Convention Center Not Living Up to Lofty Goals
Monday, February 19, 2007
Nearly four years ago, city officials opened the $850 million Washington Convention Center with a string of superlatives. The largest publicly financed project ever built in the city, they said, would attract more than a million visitors a year, fill hotels and set off an economic boom.
Instead, convention attendance is dropping, the surrounding neighborhood is yet to be transformed by the promised new development, and conventioneers are filling fewer hotel rooms than expected.
The number of hotel rooms booked is especially significant because it is the most accurate measure of performance, and last year hotel convention bookings missed projections by 13 percent. Bookings are likely to fall short of projections by 24 percent this year and 29 percent next year.
To pay for the center, the city raised its tax rate for all hotel rooms and restaurant meals. It is hard to measure how much of the promised $1.4 billion boost to the local economy has occurred, and convention center supporters no longer cite the regional economic impact figure because they admit it is nearly impossible to track.
One underlying reason for the record so far: When making their predictions, officials figured Washington's hotels would give conventioneers discounts, making the city an attractive venue for associations of dentists, insurance agents and engineers. But hotels are so filled with tourists, lobbyists and businesspeople who are paying top rates that hotels have little reason to offer the discounts that convention planners seek.
The city's solution is to increase its investment, pressing ahead with plans to build a $550 million hotel next to the convention center, financed in part with a $135 million tax subsidy from the city, which convention center officials expect to be repaid with tax revenue generated by the project. The rest will be privately financed.
"We've got to do better," said William A. Hanbury, president and chief executive of the Washington, D.C., Convention & Tourism Corp. "The convention center and the hotel community all realize we need to do a better job of selling D.C. as a convention center destination. With a hotel, we'll be better able to sell the city."

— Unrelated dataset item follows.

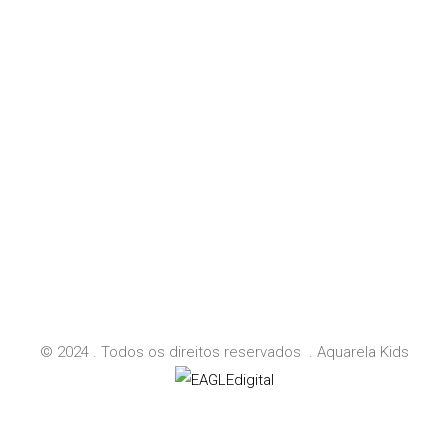
© 2024 . Todos os direitos reservados . Aquarela Kids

A headquarters hotel, Hanbury said, will give him more rooms dedicated to convention-goers. But critics of the idea that convention centers provide significant economic benefits argue that a hotel will not reverse the trends and is simply throwing good money after bad.
"The center was promised to bring out-of-towners who stayed in hotels and spent money," said Heywood Sanders of the University of Texas at San Antonio, who studies the performance of convention centers and is a longtime critic of such publicly financed projects. "They routinely overpromise, and they never do what they're supposed to do. The question is how badly they perform. Putting in a hotel is no guarantee that it will improve the center's performance."
Washington's convention center was expected to attract visitors with money to spend, not to make money itself. But the loss is now expected to be wider than originally projected -- $22 million this year, compared with the initial projection of $10 million. Two big reasons were increased costs for power bills because of general increased utility rates and higher security expenses. Upkeep is costly: $180,000 a year to clean the glass and windows, $35,000 to repair wood doors and panels, $10,000 to replace carpet, and as much as $150,000 to fix paint and drywall damaged from moving equipment in and out.
Most convention centers lose money or barely break even. In Washington, the center is subsidized by a dedicated tax passed in 1994: 4.5 percent of the city's hotel tax and 1 percent of the restaurant tax goes to paying off the bonds issued to help pay for the center. The center got about $80 million last year from the dedicated tax revenue, which goes to financing its $36 million in annual debt service and other expenses.
The convention center hosted roughly 100 events in 2006. A Washington Post analysis of its performance focused on large conventions and trade shows and excluded one-day meetings, public events such as the car show, and parties booked at the facility.